North-eastern Colorado imitates the Great Plains so much it has me fooled. OK, so there are rolling mini-hills, and the landscape is not exactlly flat. And OK, so I know that from the map that we are still descending from the Rockies - each town further along the highway rests at a lower altitude than the one before. But the road is flat and straight, the horizon holds few surprises, and cattle graze on either side of the road. Here & there, too, fields of hay have been harvested, the hay stacked in bales. And off in the distance I see silos.

Cowboy country.

Yee-hah.

*

Deep in this cattle land, we pass the town of Iliff. I-76, exit 134.

*

Near Iliff, we pick up Nebraska NPR. Some of Nebraska is on Central Time, so that shortly after we enter the state we will lose an hour. NPR reports that it is 12 noon. Where we ara it's still 11.

Coming west we gained time. Now we give it back. No such thing as a free gift.

*

11/12:36 a./p.m,
We cross the state line to Nebraska. Highway 76 becomes Highway 80, the road improves, and we run across the beginning of the holiday traffic.

*

Nebraska is greener, flatter even than N. Colorado. It is a HOT day: 85 degrees F predicted for Denver, and as we drive down towards the plains the sky is clear of clouds and the sun blazes. All the cattle we pass are lying down, too hot to stand. And the farms we pass STINK - recently manured, no doubt.

*

We drive from Ogalalla near the border into the Central Time Zone and follow the North Platte River along. In places happy green trees obscure our views. But that's just a distraction; we're on the edge of the prairies, and the bugs dive-bombing our windshield prove it. Trees, green meadows, hay and campsites border the road.

*

There are two advantages to prairie driving. One: the roads are straight and flat. Two: there isn't a huge amount of traffic (though Route 80 is well travelled, especially by trucks). We eat up the road. A while ago we thought to stop for lunch, but we saw nothing terribly appealing. So we dug into our cooler bag of goodies (cheese, crackers, Colorado mountain water, and cantaloupe melon) and make our own, munching our way across Nebraska to "Time of your Life" and Santana.

*

We have now entered the Prairies for real: CORN. We are nearly in Iowa. "If you build it, they will come."

*

Omaha faces Council Bluffs, another city, across the Missouri River. Omaha is in Nebraska; Council Bluffs in Iowa. We plan to stop in Omaha. We are almost there. On the other side of the highway, heading west, an unmoving line of traffic. Eastbound: movement. We have just passed Ashland, Nebraska.

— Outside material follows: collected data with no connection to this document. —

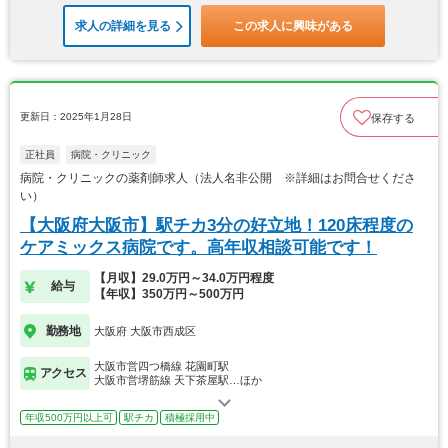
求人の詳細を見る
この求人に興味がある
更新日：2025年1月28日
保存する
正社員
病院・クリニック
病院・クリニックの薬剤師求人（法人名非公開 ※詳細はお問合せくださ
い）
【大阪府大阪市】駅チカ3分の好立地！120床程度の
ケアミックス病院です。高年収相談可能です！
【月収】29.0万円～34.0万円程度
給与
【年収】350万円～500万円
勤務地
大阪府 大阪市西成区
大阪市営四つ橋線 花園町駅
アクセス
大阪市営堺筋線 天下茶屋駅…ほか
年収500万円以上可
駅チカ
積極採用中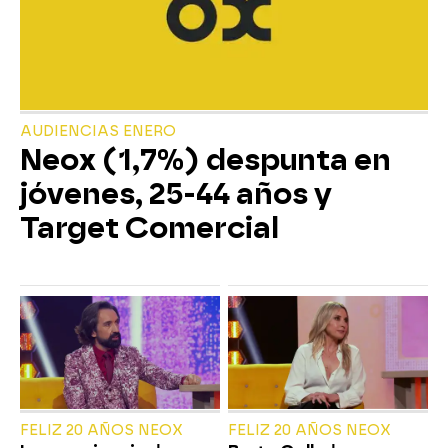
AUDIENCIAS ENERO
Neox (1,7%) despunta en
jóvenes, 25-44 años y
Target Comercial
FELIZ 20 AÑOS NEOX
FELIZ 20 AÑOS NEOX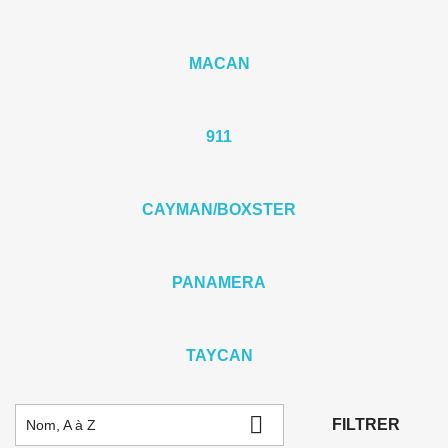
MACAN
911
CAYMAN/BOXSTER
PANAMERA
TAYCAN

FILTRER
Nom, A à Z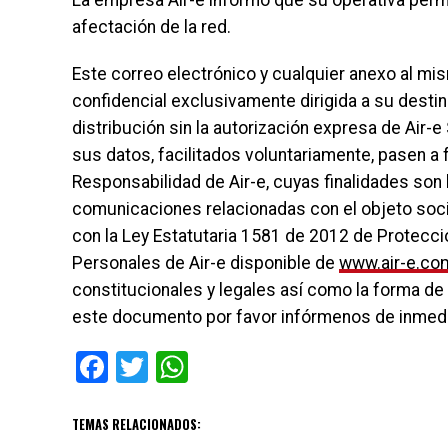
La empresa Air-e informó que su operativa perma
afectación de la red.
Este correo electrónico y cualquier anexo al mi
confidencial exclusivamente dirigida a su destin
distribución sin la autorización expresa de Air-e
sus datos, facilitados voluntariamente, pasen a
Responsabilidad de Air-e, cuyas finalidades son 
comunicaciones relacionadas con el objeto soci
con la Ley Estatutaria 1581 de 2012 de Protecció
Personales de Air-e disponible de
www.air-e.co
constitucionales y legales así como la forma de e
este documento por favor infórmenos de inmedi
Facebook
Twitter
WhatsApp
TEMAS RELACIONADOS: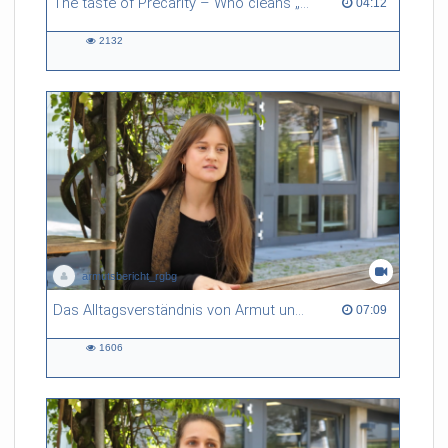
The taste of Precarity – Who cleans „our” toilets?
04:12 duration
04:12
2132
2132
views
armutsbericht_rgbg
Das Alltagsverständnis von Armut und Armutsbetroffenen von Regensburger Bürgerinnen und Bürgern
07:09 duration
07:09
1606
1606
views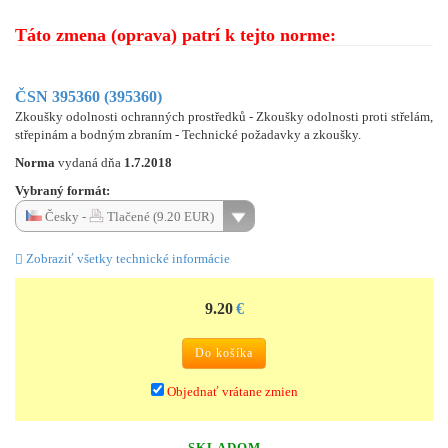
Táto zmena (oprava) patrí k tejto norme:
ČSN 395360 (395360)
Zkoušky odolnosti ochranných prostředků - Zkoušky odolnosti proti střelám,
střepinám a bodným zbraním - Technické požadavky a zkoušky.
Norma
vydaná dňa
1.7.2018
Vybraný formát:
Česky -
Tlačené (9.20 EUR)
Zobraziť všetky technické informácie
9.20
€
Do košíka
Objednať vrátane zmien
SKLADOM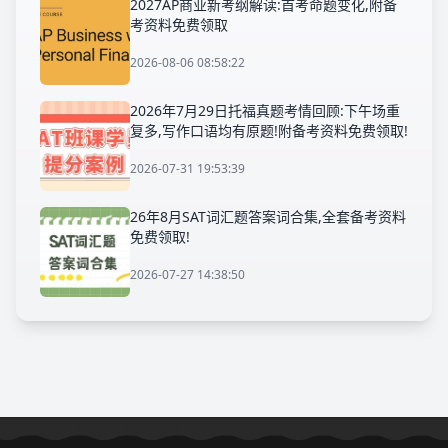
2027AP商业新考纲解读:首考命题变化,附备
考资料免费领取
2026-08-06 08:58:22
2026年7月29日托福真题考情回顾:下午场重
复多,写作口语均有原题!附备考资料免费领取!
2026-07-31 19:53:39
26年8月SAT词汇题答案词合集,全套备考资料
免费领取!
2026-07-27 14:38:50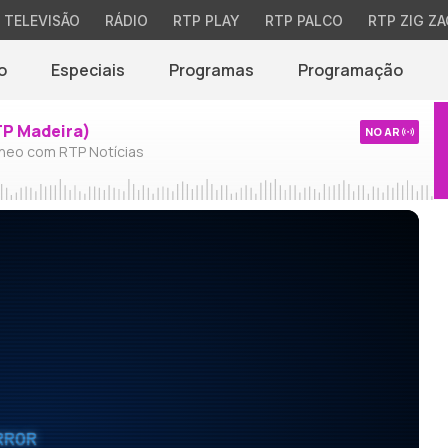
TELEVISÃO
RÁDIO
RTP PLAY
RTP PALCO
RTP ZIG ZA
o
Especiais
Programas
Programação
TP Madeira)
NO AR
neo com RTP Notícias
RROR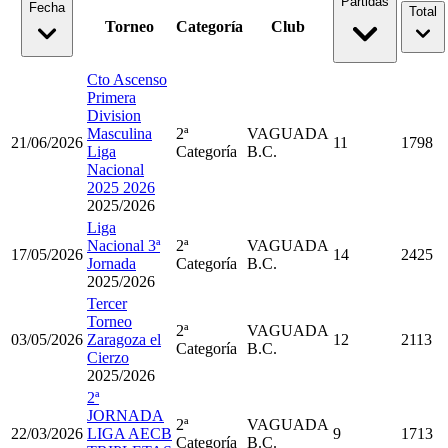
Partidas
Fecha
Total
Torneo
Categoría
Club
Cto Ascenso
Primera
Division
Masculina
2ª
VAGUADA
21/06/2026
11
1798
Liga
Categoría
B.C.
Nacional
2025 2026
2025/2026
Liga
Nacional 3ª
2ª
VAGUADA
17/05/2026
14
2425
Jornada
Categoría
B.C.
2025/2026
Tercer
Torneo
2ª
VAGUADA
03/05/2026
Zaragoza el
12
2113
Categoría
B.C.
Cierzo
2025/2026
2ª
JORNADA
2ª
VAGUADA
22/03/2026
LIGA AECB
9
1713
Categoría
B.C.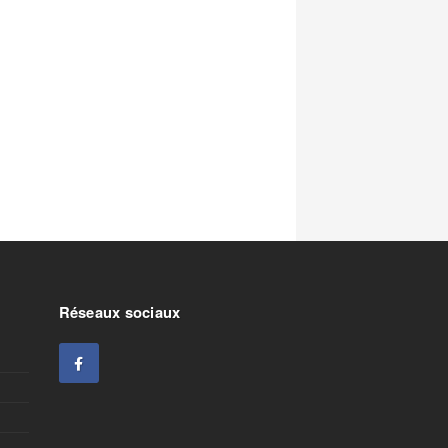
Réseaux sociaux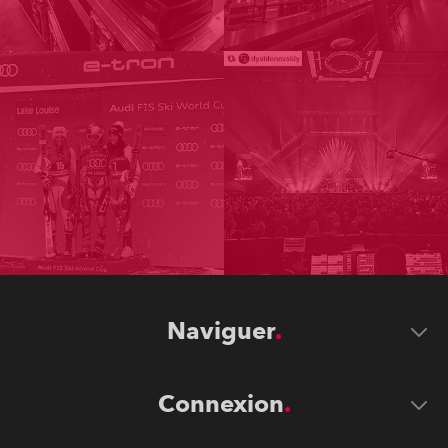
Naviguer
Connexion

Rolling hills, planted in rows; corn. Lots more trees. On the horizon: a huge American flag, waving. Another. The Prairie Home Companion. We cross the Platte River. I look north and see a picture out of a painting: an island in the middle, offering trees, treelined banks, brown river.

To get out of Nebraska we must cross the Missouri River. I remember crossing it three years ago: I drank it in, thirsty for it because I hadn't seen the Mississippi.